E se la crescita non fosse la soluzione?
E se la crescita non fosse la soluzione?
L’aggravarsi della crisi economica internazionale, che vede l’Italia nella ben poco invidiabile posizione di Paese ad alto rischio, rischia ormai di distruggere la società europea così come la conosciamo, con le sue regole democratiche, con il suo welfare state, con tutte quelle conquiste che hanno reso il Vecchio Continente, seppur non più all’apice del pianeta dal punto di vista economico, politico e militare, un baluardo e un faro di civiltà per il mondo intero.
[ad]La crisi dei debiti sovrani sta mettendo in forte crisi la tenuta degli standard di diritti e servizi in molti Paesi Europei, né pare che – basta osservare Spagna e Italia – le politiche messe in atto per arginare lo sfacelo stiano dando buoni frutti.
Ad oggi, le principali istituzioni della UE paiono bloccate dalle divisioni tra le fazioni a favore del rigore e della crescita: gli esponenti della evidenziano come non sia possibile, per gli Stati virtuosi, finanziare ulteriormente i Paesi indebitati senza garanzia – via via più stringenti a seconda della gravità della crisi – di un rientro economico, tradotto in un controllo sulla politica monetaria dei Paesi più deboli; i fautori della seconda rimarcano l’impossibilità di arrivare a produrre ricchezza sotto il cappello di politiche restrittive e recessive, evidenziando come l’imposizione di politiche rigoriste svuoti completamente le potenzialità economiche di un Paese allo scopo di pagare i debiti contratti senza dagli più alcuna speranza di poter di nuovo in futuro camminare con le proprie gambe.
Entrambi gli approcci hanno naturalmente le proprie ragioni d’essere e le proprie modalità di applicazione, ma entrambi, pur nelle profonde diversità, partono da una necessità comune e si pongono all’interno del medesimo modello sociale, basato sulla crescita economica.
La strategia rigorista, prettamente darwiniana e che si potrebbe stigmatizzare in un approccio “di destra”, fissa le proprie priorità nell’abbattimento delle spese – cercando di colpire quelle improduttive – e nella restrizione della platea dei diritti e dei servizi sociali allo scopo di onorare il debito contratto proprio per finanziare un livello di ricchezza evidentemente non supportato da fondamentali economici sufficienti. Il default di un Paese sancisce il fallimento della sua linea politica ed economica, e la sua trasformazione in protettorato – di fatto se non di nome – di Paesi maggiormente virtuosi.

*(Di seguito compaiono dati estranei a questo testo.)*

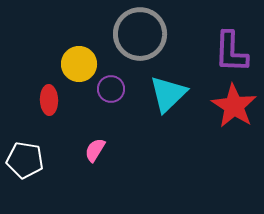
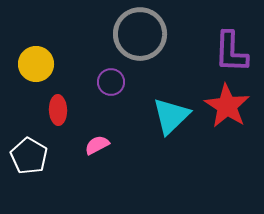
yellow circle: moved 43 px left
purple circle: moved 7 px up
cyan triangle: moved 3 px right, 22 px down
red ellipse: moved 9 px right, 10 px down
red star: moved 7 px left
pink semicircle: moved 2 px right, 5 px up; rotated 30 degrees clockwise
white pentagon: moved 4 px right, 4 px up; rotated 21 degrees clockwise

La linea che vorrebbe mettere in primo piano la crescita, naturalmente, non pretende una riproposizione delle politiche economiche degli anni ’80, di una crescita fittizia pagata solo con il debito pubblico, ma vorrebbe tuttavia un maggior respiro creditizio – basandosi su un concetto solidaristico tra nazioni forse un po’ utopico – allo scopo di rilanciare la crescita economica.